▶ EXTRACT PROVIDED
An American lawyer, Andrew Hammel, shared a disturbing experience at a hotel in Jaipur that has gone viral on social media. Mr Hammel, a writer and lawyer based in Germany, recounted in a thread on X, how he was nearly scammed out of Rs 3,000 by a cab driver and the hotel manager.
According to Mr Hammel, the incident occurred when he took a cab back to his hotel in Jaipur. Shortly after, the cab driver showed up at his hotel room door, demanding cash and claiming he had been shortchanged. Notably, the cab driver was accompanied by the hotel manager, who refused to listen to Mr Hammel's side of the story.
Mr Hammel recounted that the hotel manager falsely claimed the cab driver had mistakenly given him Rs 3,000 extra in change, demanding that he return the amount. Despite Hammel's protests, the hotel manager and cab driver refused to back down, persistently knocking on his door for another 45 minutes. Realizing this was a blatant intimidation tactic, he decided to take matters into his own hands and fight back against the attempted scam.
See the thread here:
1/ My favorite story was taking a cab back to my hotel in Jaipur, a Holiday Inn which was supposed to be one of the best. Maybe 30 minutes later there's a loud pounding at my door. It's the cabbie *and the hotel manager*. The hotel manager announces in barely-functional English https://t.co/LaQea82jZM
— Andrew Hammel (@AndrewHammel1) March 8, 2025
Mr Hammel credited his narrow escape from the scam to a crucial detail: the international complaint hotline number provided by the hotel in his room. Despite the number being barely legible and printed on a worn, laminated instruction sheet, he managed to dial through and report the incident.

▶ PROVIDED RECORDS
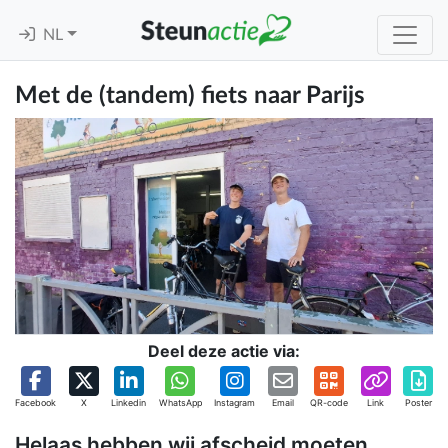
NL
Met de (tandem) fiets naar Parijs
Deel deze actie via:
Facebook
X
Linkedin
WhatsApp
Instagram
Email
QR-code
Link
Poster
Helaas hebben wij afscheid moeten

▶ TASK ITEM
Please continue the article about the attempted scam at the Jaipur hotel, starting after its last sentence.

▶ RESPONSE AREA
"I was saved by American corporate culture. There was a barely legible international complaint hotline on the torn laminated instruction sheet on the table. I invited the manager and cabbie in and called the hotline in front of them," he explained.
Interestingly, even after Hammel began filing a complaint against the hotel manager on the hotline, explicitly stating the manager's name, the manager continued to demand money from him. The situation escalated to the point where the manager threatened to involve the police.
"Even after I began spelling the hotel manager's name to the hotline, he still persisted in demanding the 3000 rupees and threatening to call the police. Only when I started repeating words like "police" "crime" "arrest" "harassment" and "fraud" did the guy finally relent," Mr Hammel added.